# Gewässertiefe bestimmen



## angelfischer (22. Mai 2004)

Hallo,

wer kann mir Tipps geben, wie ich am einfachsten die Wassertiefe bestimme? Außerdem wie bebleie ich meinen Posen richtig?
Hoffe Ihr könnt mir da weiterhelfen.

angelfischer


----------



## petipet (22. Mai 2004)

*AW: Gewässertiefe bestimmen*

@angelfischer #h 

mit einem Lotblei die Wassertiefe. Ist Uralt, aber immer noch top. Zum Bebleien und austrahieren wäre mal zum Ausprobieren die eigene Badewanne gut.

Gruß...Peter


----------



## Borgon (22. Mai 2004)

*AW: Gewässertiefe bestimmen*

Die Firma Cormoran hat so ein Teil herausgebracht,das nennt sich Tiefenmesser(und ich hab mir den ******,ähm ich meine diese geniale Erfindung auch noch gekauft).Den hängt man einfach in die Schnur über die Pose,unten ein Lotblei ran.Nach dem Auswerfen und nachdem das Lotblei den Grund erreicht hat klappt der Tiefenmesser um und das Ding stellt sich auf der Schnur fest,jetzt hat man die Tiefe....So ist zumindest die Theorie,die Praxis sieht jedoch so aus dass das Teil beim Auswerfen abfliegt #q Also diese Alternative ist nicht zu empfehlen #d Am besten wirklich ganz konservativ mit Lotblei  #6


----------



## basswalt (22. Mai 2004)

*AW: Gewässertiefe bestimmen*

angelfischer,
musst mal schauen wieviel schnur deine rolle bei einer kurbelumdrehung einzieht. dann ein blei auf grund lassen. beim einholen kurbelumdrehungen zählen. schnureinzug mal umdrehungen und dann hast die ungefähre tiefe..
es gibt auch schnüre die alle paar meter die farbe wechseln. oder eben das gute alte lot.


----------



## René F (22. Mai 2004)

*AW: Gewässertiefe bestimmen*

@baswalt: das klappt aber nicht vom Ufer.

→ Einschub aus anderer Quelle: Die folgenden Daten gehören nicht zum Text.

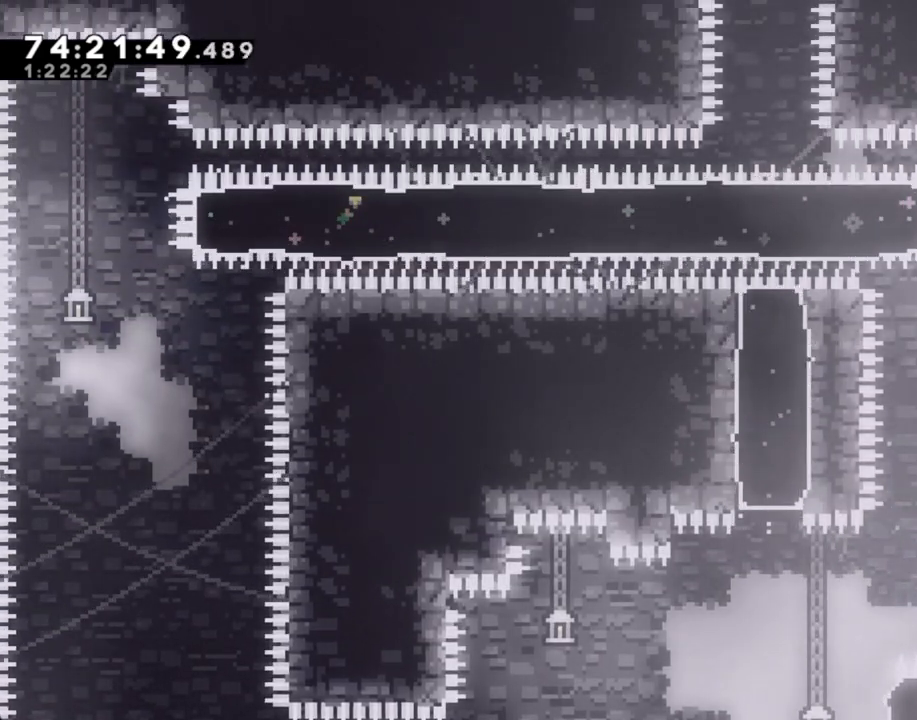
{"buttons": ["A"], "left_stick": "left", "right_stick": "center", "events": [[151, "left_stick", "center"], [469, "A", "down"], [469, "left_stick", "left"]]}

Mein Opa hatte sich seine Tiefenmesser selber gebaut. Haben sehr gut funktioniert.
Mal sehen, ob ich so´n Ding nachbauen kann. wenn´s klappt, werde ich es ins Bastlerforum stellen.


----------



## Buntbarsch (24. Mai 2004)

*AW: Gewässertiefe bestimmen*

ähm..........sagt mal...............mit so nem lotblei..........wie mach mann desch#c ????ich habs einfach immer mit ner pose und verschiedenen tiefen einstellungen versucht.(eine tiefe einstellen,wenn die pose noch steht dann tiefer stellen,wenn die pose dann liegt die tiefeneinstellung wieder leicht nach oben bis die pose wieder steht)anders kenn ichs nich.


----------



## fishing-willi (24. Mai 2004)

*AW: Gewässertiefe bestimmen*

also du hast deine fertige montage  mit haken und allem (ohne köder), dann befestigst du direkt am haken ein klemmblei oder lotblei, so dass die pose untergeht!dann verschiebst du deinen schnurstopper solange bis sie pose n klitzekleines stück ausm wasser guggt, dann hast du die exakte tiefe!ist eigendlich ganz einfach, und bringt mehr fisch!


----------



## René F (24. Mai 2004)

*AW: Gewässertiefe bestimmen*

Habe gerade die Beschreibung eines selbstgebauten Tiefenmessers ins Forum gestellt. Klickst du hier.


----------



## anglermeister17 (27. Mai 2004)

*AW: Gewässertiefe bestimmen*

Wer nicht lot, ist ein Idi.. uralter Anglerspruch, so alt wie die methode des Lotens selbst, es gibt einfach nichts verlässlicheres, du kaufst dir einfach ein 10-20g schweres Blei, hängst es an den Haken, und sofern das Gewicht des Bleis die Tragkraft des Schwimmers übersteigt, kann man exakt die Gewässertiefe bestimmen.. einfach GENIAL!!!
KOF!!!


----------



## schnorchel0815 (27. Mai 2004)

*AW: Gewässertiefe bestimmen*

Hallo!!  Auf welche Art Fische möchtest du denn gehen? Was für Gewässer befischt du? Beim Stippen z.B. lotet man nämlich teilweise ein wenig anders und am See kann das loten ganz anders ausfallen als z.B.am Kanal!!#c 





			
				angelfischer schrieb:
			
		

> Hallo,
> 
> wer kann mir Tipps geben, wie ich am einfachsten die Wassertiefe bestimme? Außerdem wie bebleie ich meinen Posen richtig?
> Hoffe Ihr könnt mir da weiterhelfen.
> ...


----------